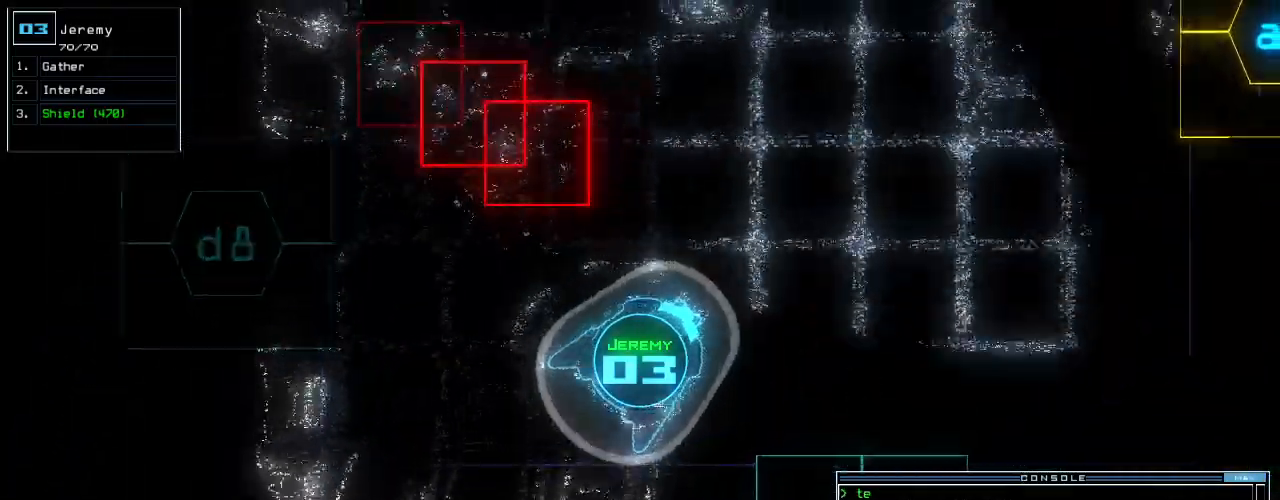
{"keys": ["up"], "events": [[200, "right", "up"]]}
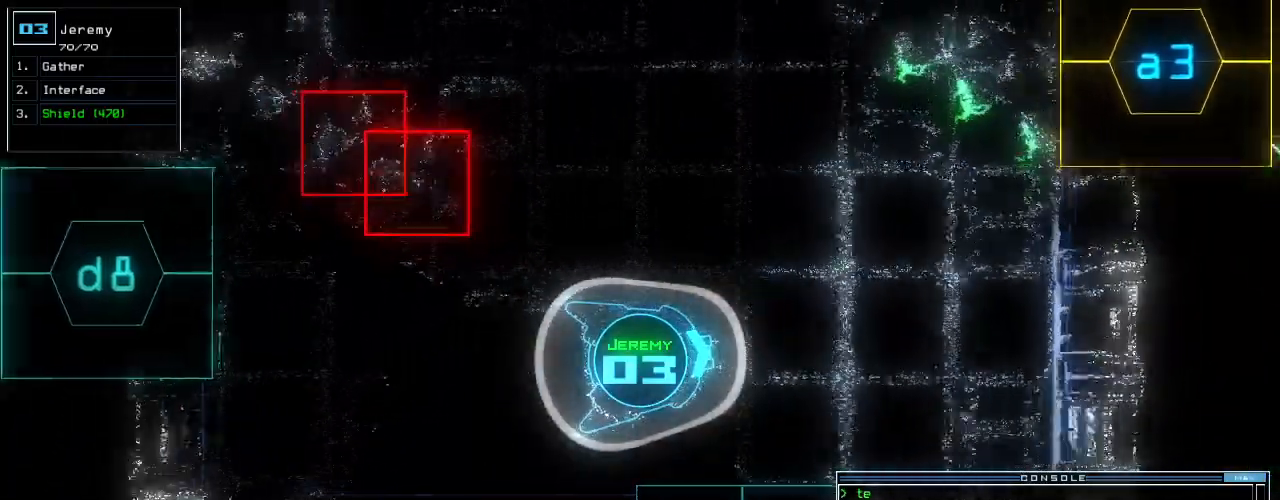
{"keys": ["up"], "events": [[40, "left", "down"], [440, "left", "up"]]}
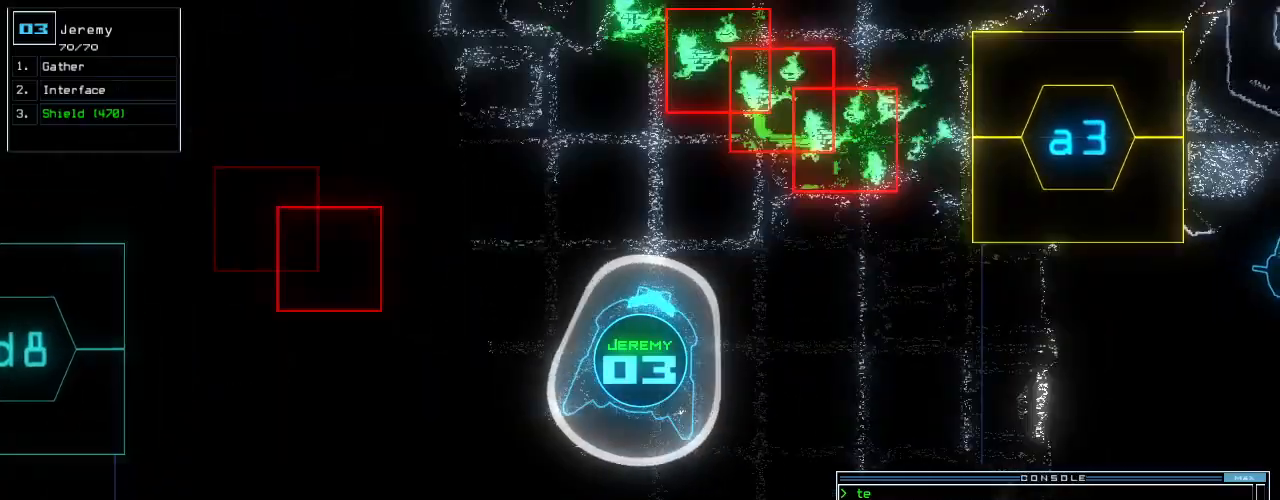
{"keys": ["up"], "events": [[40, "right", "down"], [340, "right", "up"]]}
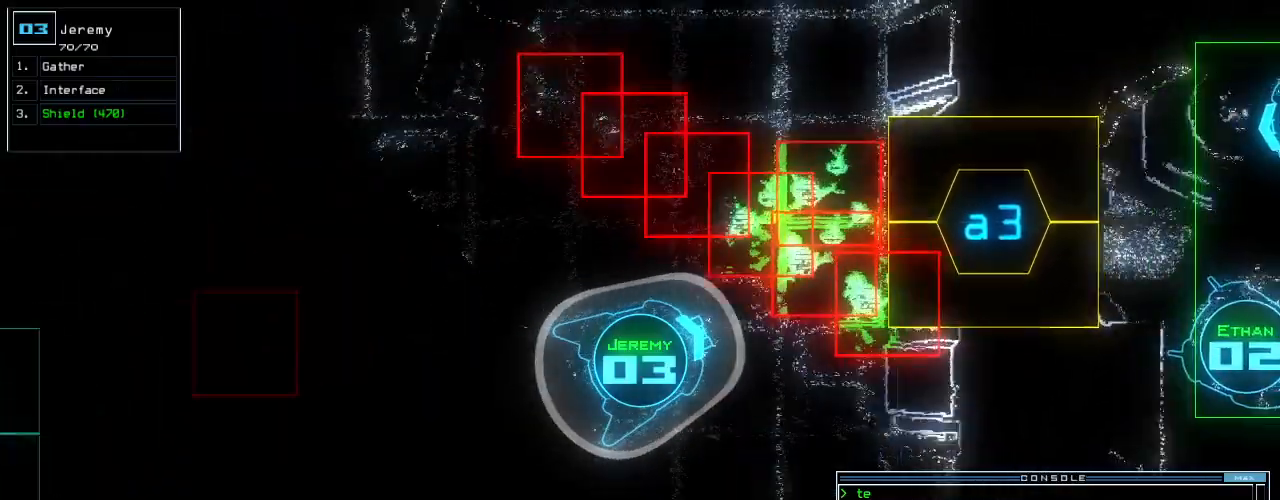
{"keys": ["up"], "events": []}
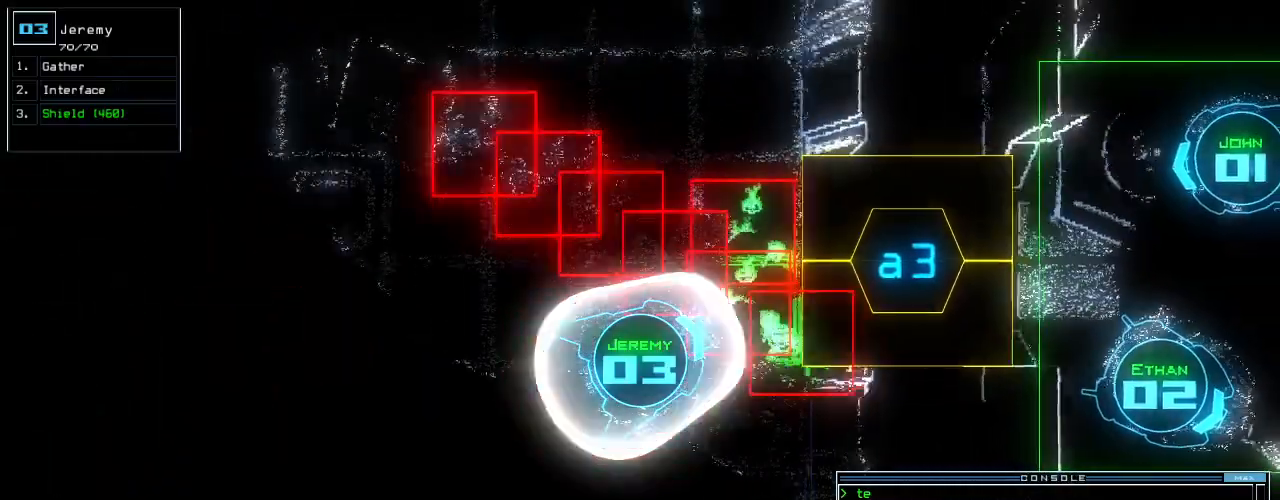
{"keys": ["up"], "events": []}
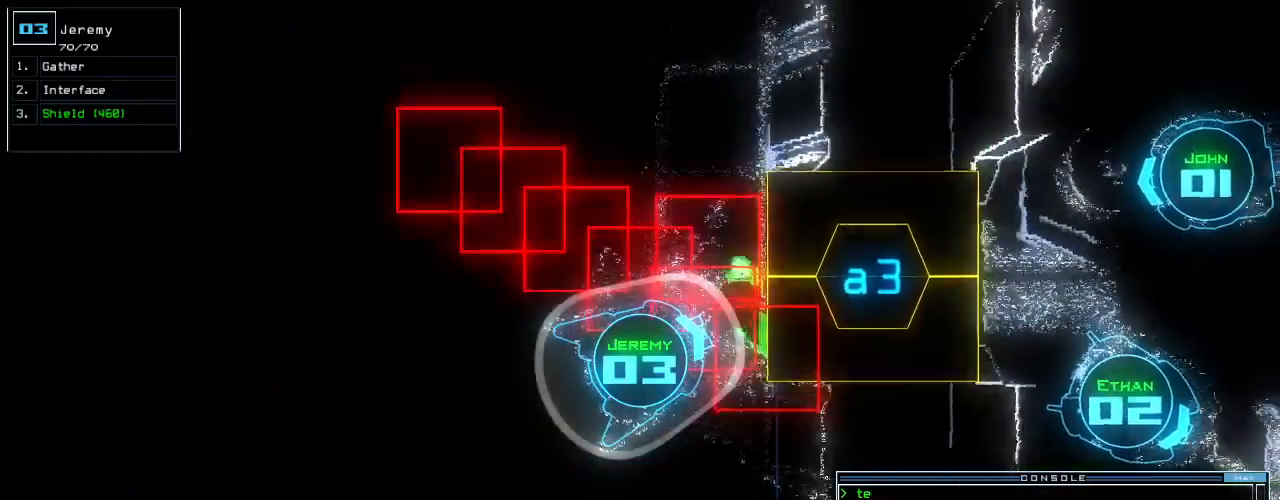
{"keys": ["up"], "events": [[140, "a", "down"], [180, "r", "down"], [240, "a", "up"], [240, "return", "down"], [260, "r", "up"], [360, "return", "up"]]}
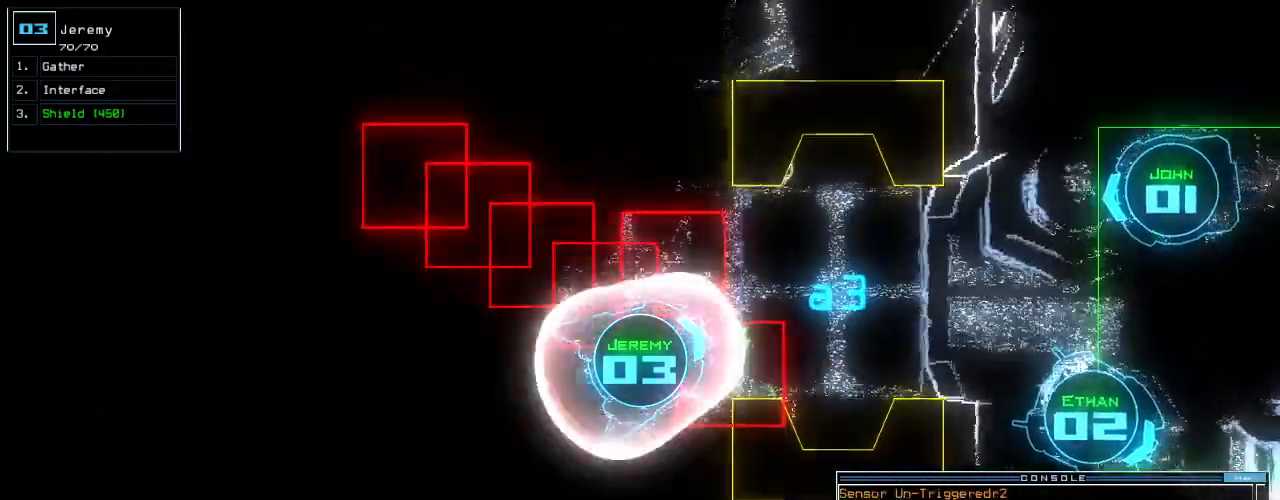
{"keys": ["up"], "events": [[380, "right", "down"], [400, "right", "up"]]}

**********

Checking each line above, count the ones that hold the word "down" and state the total alone.

Written reply:
4